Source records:
::::
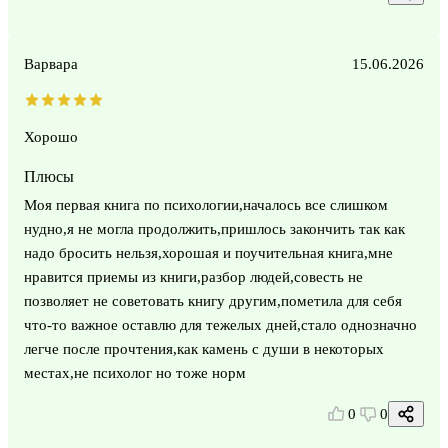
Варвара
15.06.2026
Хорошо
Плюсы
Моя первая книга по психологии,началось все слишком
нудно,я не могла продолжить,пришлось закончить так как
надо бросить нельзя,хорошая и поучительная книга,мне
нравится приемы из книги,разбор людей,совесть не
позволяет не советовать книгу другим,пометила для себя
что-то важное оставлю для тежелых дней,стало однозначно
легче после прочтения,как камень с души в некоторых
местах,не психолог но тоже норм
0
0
::::
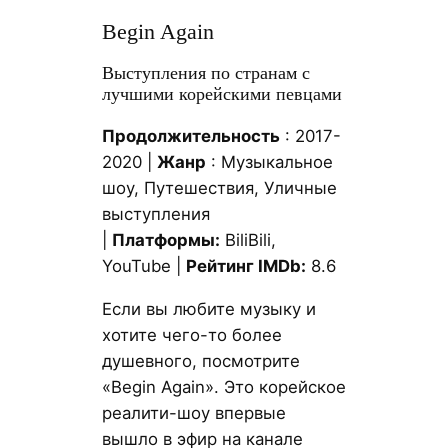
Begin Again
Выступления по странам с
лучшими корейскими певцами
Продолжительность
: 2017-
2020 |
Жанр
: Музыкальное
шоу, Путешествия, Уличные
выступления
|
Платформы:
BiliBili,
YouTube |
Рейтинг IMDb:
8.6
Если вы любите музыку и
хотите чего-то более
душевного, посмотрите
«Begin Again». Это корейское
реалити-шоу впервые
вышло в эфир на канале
::::
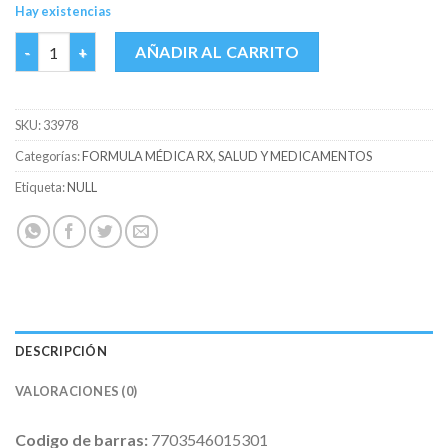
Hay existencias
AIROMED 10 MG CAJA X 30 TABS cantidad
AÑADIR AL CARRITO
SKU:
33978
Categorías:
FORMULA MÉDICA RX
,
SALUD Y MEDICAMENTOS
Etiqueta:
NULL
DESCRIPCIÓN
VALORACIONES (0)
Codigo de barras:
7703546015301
::::
→ WHAT NEEDS TO BE DONE
Please render the lines between the one containing "Hay existencias" and the one containing "7703546015301", inclusive, as a JSON list of strings, one string per line with blank lines omitted.

→ RESPONSE FOR THIS EXERCISE
[
  "Hay existencias",
  "AIROMED 10 MG CAJA X 30 TABS cantidad",
  "AÑADIR AL CARRITO",
  "SKU:",
  "33978",
  "Categorías:",
  "FORMULA MÉDICA RX",
  ",",
  "SALUD Y MEDICAMENTOS",
  "Etiqueta:",
  "NULL",
  "DESCRIPCIÓN",
  "VALORACIONES (0)",
  "Codigo de barras:",
  "7703546015301"
]